[Stored entries]
------------------------------------
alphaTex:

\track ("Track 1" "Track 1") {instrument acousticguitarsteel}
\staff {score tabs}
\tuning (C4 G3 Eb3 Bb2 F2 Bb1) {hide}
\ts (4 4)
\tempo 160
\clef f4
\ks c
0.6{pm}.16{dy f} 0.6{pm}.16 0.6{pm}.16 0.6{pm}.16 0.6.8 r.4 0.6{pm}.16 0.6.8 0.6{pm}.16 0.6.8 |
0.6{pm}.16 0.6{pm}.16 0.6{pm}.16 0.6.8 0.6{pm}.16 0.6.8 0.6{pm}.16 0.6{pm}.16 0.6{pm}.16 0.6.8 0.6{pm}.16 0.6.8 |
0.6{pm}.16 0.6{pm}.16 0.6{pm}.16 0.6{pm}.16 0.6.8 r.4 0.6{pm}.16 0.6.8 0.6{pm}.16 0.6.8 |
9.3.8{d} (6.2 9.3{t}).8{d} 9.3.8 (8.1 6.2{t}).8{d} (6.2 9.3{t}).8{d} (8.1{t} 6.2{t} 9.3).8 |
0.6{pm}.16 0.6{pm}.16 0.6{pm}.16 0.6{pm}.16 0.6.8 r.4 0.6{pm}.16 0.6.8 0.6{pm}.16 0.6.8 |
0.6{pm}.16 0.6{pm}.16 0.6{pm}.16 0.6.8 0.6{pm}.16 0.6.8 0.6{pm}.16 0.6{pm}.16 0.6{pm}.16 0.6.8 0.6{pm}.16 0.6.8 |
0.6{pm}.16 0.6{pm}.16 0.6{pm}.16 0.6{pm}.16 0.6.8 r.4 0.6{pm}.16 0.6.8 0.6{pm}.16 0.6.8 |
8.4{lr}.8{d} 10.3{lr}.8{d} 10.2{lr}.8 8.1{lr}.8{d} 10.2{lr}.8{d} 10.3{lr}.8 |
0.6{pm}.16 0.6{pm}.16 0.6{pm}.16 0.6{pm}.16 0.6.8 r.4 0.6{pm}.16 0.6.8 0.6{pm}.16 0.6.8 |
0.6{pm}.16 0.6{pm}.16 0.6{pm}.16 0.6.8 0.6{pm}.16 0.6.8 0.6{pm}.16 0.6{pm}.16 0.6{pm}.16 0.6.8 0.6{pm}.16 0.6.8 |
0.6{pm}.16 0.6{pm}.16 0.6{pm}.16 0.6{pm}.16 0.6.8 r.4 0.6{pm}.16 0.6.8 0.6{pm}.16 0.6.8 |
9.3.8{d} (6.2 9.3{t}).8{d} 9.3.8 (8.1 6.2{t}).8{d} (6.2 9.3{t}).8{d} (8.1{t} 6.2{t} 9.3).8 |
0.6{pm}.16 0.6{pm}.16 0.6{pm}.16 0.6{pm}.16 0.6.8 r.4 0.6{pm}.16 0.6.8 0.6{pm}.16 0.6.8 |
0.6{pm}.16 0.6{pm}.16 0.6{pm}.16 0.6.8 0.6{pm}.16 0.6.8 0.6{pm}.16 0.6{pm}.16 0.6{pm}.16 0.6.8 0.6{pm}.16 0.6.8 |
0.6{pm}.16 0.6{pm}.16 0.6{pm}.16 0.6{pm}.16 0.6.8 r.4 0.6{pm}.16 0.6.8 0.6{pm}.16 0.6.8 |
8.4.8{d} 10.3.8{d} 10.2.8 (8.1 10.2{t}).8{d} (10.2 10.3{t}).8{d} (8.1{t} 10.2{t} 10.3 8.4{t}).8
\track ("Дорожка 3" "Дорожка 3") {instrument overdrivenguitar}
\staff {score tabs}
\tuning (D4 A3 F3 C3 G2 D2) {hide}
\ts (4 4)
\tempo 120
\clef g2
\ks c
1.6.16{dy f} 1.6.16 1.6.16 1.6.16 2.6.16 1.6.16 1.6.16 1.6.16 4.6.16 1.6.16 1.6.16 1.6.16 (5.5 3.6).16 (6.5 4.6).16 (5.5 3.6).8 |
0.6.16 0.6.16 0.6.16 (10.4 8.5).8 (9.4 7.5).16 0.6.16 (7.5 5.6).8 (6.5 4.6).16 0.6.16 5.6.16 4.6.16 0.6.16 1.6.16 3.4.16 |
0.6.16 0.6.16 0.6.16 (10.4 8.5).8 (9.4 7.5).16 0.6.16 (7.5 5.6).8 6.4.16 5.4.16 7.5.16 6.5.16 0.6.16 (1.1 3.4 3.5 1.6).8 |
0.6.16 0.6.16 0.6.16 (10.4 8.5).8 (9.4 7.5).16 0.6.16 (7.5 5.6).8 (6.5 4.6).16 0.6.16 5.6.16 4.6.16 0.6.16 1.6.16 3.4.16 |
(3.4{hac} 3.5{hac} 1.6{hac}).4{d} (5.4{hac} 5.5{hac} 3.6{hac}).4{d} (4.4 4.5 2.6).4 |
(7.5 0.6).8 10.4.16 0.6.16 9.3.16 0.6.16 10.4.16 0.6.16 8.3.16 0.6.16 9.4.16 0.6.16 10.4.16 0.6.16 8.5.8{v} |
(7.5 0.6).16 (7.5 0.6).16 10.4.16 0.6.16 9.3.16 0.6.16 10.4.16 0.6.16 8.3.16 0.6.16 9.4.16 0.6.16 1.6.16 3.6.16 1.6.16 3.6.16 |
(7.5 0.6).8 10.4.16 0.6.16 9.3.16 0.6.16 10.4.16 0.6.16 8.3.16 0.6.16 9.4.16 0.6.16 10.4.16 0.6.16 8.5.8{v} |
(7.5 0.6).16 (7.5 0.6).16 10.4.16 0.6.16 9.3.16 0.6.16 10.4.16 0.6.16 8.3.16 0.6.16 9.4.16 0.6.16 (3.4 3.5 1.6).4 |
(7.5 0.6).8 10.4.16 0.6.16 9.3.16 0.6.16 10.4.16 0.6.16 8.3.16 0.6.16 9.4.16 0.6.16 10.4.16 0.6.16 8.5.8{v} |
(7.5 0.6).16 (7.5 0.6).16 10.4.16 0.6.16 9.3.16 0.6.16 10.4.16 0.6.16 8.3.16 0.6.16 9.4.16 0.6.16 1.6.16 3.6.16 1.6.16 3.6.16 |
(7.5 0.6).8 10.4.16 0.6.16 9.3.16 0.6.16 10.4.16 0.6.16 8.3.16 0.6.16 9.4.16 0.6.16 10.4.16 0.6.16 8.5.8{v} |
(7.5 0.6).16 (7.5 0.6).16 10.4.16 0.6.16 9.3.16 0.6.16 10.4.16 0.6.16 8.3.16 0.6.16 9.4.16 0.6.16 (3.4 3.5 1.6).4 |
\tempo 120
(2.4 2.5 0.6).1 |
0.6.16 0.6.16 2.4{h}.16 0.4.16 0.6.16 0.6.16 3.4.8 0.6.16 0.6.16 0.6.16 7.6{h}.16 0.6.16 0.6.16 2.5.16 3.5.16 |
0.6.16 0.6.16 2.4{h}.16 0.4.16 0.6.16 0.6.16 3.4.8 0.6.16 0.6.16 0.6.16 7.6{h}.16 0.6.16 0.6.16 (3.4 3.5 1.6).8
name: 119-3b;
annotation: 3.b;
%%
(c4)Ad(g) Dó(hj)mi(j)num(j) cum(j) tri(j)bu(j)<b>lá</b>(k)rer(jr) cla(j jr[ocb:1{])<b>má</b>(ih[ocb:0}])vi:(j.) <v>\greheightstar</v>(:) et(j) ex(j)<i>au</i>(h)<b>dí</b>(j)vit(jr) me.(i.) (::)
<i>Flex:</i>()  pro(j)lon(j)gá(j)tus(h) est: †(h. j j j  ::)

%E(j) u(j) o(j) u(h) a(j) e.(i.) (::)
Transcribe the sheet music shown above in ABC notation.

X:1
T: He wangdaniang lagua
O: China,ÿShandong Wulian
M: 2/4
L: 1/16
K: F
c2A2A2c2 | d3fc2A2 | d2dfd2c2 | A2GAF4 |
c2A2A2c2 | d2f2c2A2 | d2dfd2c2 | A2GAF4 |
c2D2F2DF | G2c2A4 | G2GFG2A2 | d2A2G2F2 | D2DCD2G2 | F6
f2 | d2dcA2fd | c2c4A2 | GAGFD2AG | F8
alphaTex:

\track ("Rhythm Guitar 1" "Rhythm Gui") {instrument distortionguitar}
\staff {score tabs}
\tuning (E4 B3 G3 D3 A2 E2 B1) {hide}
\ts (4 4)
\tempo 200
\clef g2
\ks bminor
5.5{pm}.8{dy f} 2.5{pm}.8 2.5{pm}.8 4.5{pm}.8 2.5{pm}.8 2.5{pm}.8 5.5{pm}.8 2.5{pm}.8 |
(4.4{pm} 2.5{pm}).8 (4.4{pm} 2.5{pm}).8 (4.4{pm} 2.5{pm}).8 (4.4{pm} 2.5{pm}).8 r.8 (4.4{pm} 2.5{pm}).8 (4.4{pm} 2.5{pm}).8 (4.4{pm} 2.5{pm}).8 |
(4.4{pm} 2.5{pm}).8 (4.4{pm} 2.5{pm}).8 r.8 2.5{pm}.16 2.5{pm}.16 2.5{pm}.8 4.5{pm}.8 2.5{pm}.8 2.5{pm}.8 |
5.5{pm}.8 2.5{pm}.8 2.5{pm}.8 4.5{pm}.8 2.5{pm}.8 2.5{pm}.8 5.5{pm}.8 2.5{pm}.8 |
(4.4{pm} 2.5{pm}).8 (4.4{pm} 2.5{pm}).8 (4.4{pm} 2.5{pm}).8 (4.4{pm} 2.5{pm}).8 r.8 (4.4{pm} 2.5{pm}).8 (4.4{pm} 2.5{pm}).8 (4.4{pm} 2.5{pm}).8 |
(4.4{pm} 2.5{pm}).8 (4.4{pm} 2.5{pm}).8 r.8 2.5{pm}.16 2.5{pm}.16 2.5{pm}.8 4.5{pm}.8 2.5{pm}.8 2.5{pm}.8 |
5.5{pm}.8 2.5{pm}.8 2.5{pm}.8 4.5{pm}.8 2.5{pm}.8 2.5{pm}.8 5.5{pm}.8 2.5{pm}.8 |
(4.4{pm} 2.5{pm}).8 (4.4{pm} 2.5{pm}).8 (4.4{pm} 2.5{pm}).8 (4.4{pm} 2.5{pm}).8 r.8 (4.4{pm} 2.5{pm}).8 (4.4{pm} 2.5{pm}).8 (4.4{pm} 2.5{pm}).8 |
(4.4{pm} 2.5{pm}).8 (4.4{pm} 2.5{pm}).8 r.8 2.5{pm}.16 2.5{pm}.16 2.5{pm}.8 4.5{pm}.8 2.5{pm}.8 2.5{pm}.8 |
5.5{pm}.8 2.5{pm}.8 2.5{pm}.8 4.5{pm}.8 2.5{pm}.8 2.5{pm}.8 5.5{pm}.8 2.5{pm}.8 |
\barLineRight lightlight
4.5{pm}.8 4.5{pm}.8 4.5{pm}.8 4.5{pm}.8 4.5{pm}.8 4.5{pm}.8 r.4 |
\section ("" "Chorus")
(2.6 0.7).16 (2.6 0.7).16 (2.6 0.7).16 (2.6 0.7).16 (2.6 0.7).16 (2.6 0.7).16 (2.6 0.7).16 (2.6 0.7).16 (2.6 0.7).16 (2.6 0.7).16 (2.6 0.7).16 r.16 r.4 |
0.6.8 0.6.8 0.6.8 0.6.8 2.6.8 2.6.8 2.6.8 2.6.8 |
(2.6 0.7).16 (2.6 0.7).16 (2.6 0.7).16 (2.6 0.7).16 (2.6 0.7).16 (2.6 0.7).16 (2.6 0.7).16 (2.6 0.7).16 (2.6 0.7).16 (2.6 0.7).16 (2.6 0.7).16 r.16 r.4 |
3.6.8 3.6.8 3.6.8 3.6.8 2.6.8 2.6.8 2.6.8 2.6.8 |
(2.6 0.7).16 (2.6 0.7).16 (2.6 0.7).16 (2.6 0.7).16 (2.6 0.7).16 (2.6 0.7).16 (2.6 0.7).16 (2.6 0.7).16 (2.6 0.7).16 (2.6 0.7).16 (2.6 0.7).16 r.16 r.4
------------------------------------
• **INSTRUCTIONS TO FOLLOW**: Turn the lines starting at the one containing "u(h) a(j) e.(i.) (::)" and ending at the one containing "Transcribe the sheet" into a Markdown table with the columns Row and Line, leaving out any blank lines.

• **TASK ANSWER**:
| Row | Line |
|---|---|
| 1 | %E(j) u(j) o(j) u(h) a(j) e.(i.) (::) |
| 2 | Transcribe the sheet music shown above in ABC notation. |